He read on till half-past eight; then he stood up and sauntered to the window. The avenue below it was deserted; not a carriage or motor turned the corner around which he expected Undine to appear, and he looked idly in the opposite direction. There too the perspective was nearly empty, so empty that he singled out, a dozen blocks away, the blazing lamps of a large touring-car that was bearing furiously down the avenue from Morningside. As it drew nearer its speed slackened, and he saw it hug the curb and stop at his door. By the light of the street lamp he recognized his wife as she sprang out and detected a familiar silhouette in her companion’s fur-coated figure. Then the motor flew on and Undine ran up the steps. Ralph went out on the landing. He saw her coming up quickly, as if to reach her room unperceived; but when she caught sight of him she stopped, her head thrown back and the light falling on her blown hair and glowing face.
“Well?” she said, smiling up at him.
“They waited for you all the afternoon in Washington Square—the boy never had his birthday,” he answered.
Her colour deepened, but she instantly rejoined: “Why, what happened? Why didn’t the nurse take him?”
“You said you were coming to fetch him, so she waited.”
“But I telephoned—”
He said to himself: “Is that the lie?” and answered: “Where from?”
“Why, the studio, of course—” She flung her cloak open, as if to attest her veracity. “The sitting lasted longer than usual—there was something about the dress he couldn’t get—”
“But I thought he was giving a tea.”
“He had tea afterward; he always does. And he asked some people in to see my portrait. That detained me too. I didn’t know they were coming, and when they turned up I couldn’t rush away. It would have looked as if I didn’t like the picture.” She paused and they gave each other a searching simultaneous glance. “Who told you it was a tea?” she asked.
“Clare Van Degen. I saw her at my mother’s.”

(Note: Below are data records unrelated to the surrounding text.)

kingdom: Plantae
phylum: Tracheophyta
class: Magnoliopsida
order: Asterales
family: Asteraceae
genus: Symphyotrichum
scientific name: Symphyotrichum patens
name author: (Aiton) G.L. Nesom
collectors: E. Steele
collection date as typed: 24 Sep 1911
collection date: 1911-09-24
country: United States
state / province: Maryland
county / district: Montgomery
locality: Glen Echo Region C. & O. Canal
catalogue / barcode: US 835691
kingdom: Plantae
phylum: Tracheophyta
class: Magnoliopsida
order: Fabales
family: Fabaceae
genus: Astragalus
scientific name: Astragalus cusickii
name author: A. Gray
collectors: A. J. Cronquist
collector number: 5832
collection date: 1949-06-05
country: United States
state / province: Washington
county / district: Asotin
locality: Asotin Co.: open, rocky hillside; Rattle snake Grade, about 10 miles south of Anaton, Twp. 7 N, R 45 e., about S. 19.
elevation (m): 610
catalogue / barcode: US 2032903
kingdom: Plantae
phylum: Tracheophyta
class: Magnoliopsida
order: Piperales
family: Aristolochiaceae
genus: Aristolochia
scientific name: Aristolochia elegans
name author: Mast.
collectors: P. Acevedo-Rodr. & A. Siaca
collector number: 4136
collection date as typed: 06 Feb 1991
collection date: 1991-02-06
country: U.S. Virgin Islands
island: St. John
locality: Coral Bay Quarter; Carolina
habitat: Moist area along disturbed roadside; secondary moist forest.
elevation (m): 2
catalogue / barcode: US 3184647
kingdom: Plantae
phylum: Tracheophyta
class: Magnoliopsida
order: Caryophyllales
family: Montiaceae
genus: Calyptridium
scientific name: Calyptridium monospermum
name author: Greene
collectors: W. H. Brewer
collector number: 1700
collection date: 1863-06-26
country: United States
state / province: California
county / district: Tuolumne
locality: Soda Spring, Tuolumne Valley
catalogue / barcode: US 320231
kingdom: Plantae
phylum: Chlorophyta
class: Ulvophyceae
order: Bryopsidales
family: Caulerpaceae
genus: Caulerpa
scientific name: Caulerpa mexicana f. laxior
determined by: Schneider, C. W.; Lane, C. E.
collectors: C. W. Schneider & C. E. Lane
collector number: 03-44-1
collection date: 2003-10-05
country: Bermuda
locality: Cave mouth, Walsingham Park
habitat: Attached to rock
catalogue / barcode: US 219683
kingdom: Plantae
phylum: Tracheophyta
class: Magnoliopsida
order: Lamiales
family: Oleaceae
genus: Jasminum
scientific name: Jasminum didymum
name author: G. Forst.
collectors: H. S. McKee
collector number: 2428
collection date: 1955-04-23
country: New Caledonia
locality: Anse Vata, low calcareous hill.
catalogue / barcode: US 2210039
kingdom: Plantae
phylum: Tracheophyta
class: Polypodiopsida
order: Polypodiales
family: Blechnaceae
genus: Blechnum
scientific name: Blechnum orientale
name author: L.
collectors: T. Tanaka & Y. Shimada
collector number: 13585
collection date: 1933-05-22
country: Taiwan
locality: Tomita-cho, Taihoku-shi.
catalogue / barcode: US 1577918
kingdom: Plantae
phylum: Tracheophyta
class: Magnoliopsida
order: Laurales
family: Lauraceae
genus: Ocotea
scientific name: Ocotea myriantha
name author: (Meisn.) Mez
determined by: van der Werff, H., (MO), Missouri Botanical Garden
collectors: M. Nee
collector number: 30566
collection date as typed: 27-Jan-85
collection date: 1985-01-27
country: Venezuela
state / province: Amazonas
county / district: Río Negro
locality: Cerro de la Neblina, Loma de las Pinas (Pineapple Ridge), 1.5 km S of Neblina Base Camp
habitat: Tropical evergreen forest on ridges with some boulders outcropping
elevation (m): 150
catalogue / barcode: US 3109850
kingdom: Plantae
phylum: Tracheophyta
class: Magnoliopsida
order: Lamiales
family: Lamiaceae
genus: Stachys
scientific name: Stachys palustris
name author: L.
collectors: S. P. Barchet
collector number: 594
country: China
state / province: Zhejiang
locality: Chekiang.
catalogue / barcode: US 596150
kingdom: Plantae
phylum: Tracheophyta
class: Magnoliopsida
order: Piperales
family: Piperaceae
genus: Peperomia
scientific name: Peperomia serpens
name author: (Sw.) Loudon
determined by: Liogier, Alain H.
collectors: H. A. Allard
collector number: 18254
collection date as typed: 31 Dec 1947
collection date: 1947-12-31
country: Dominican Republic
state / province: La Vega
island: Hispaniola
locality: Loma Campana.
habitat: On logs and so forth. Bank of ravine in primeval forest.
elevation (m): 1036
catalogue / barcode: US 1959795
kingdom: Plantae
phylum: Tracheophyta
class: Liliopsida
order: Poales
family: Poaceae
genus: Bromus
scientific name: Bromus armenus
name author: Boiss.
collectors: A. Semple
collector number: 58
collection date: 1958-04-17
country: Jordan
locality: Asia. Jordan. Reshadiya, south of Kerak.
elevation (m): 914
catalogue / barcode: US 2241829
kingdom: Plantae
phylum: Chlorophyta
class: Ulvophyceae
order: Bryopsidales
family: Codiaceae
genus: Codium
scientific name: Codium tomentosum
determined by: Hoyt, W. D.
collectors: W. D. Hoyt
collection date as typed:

“So you weren’t unconsoled after all—!”
“The nurse didn’t get any message. My people were awfully disappointed; and the poor boy has cried his eyes out.”
“Dear me! What a fuss! But I might have known my message wouldn’t be delivered. Everything always happens to put me in the wrong with your family.”
With a little air of injured pride she started to go to her room; but he put out a hand to detain her.
“You’ve just come from the studio?”
“Yes. It is awfully late? I must go and dress. We’re dining with the Ellings, you know.”
“I know... How did you come? In a cab?”
She faced him limpidly. “No; I couldn’t find one that would bring me—so Peter gave me a lift, like an angel. I’m blown to bits. He had his open car.”
Her colour was still high, and Ralph noticed that her lower lip twitched a little. He had led her to the point they had reached solely to be able to say: “If you’re straight from the studio, how was it that I saw you coming down from Morningside?”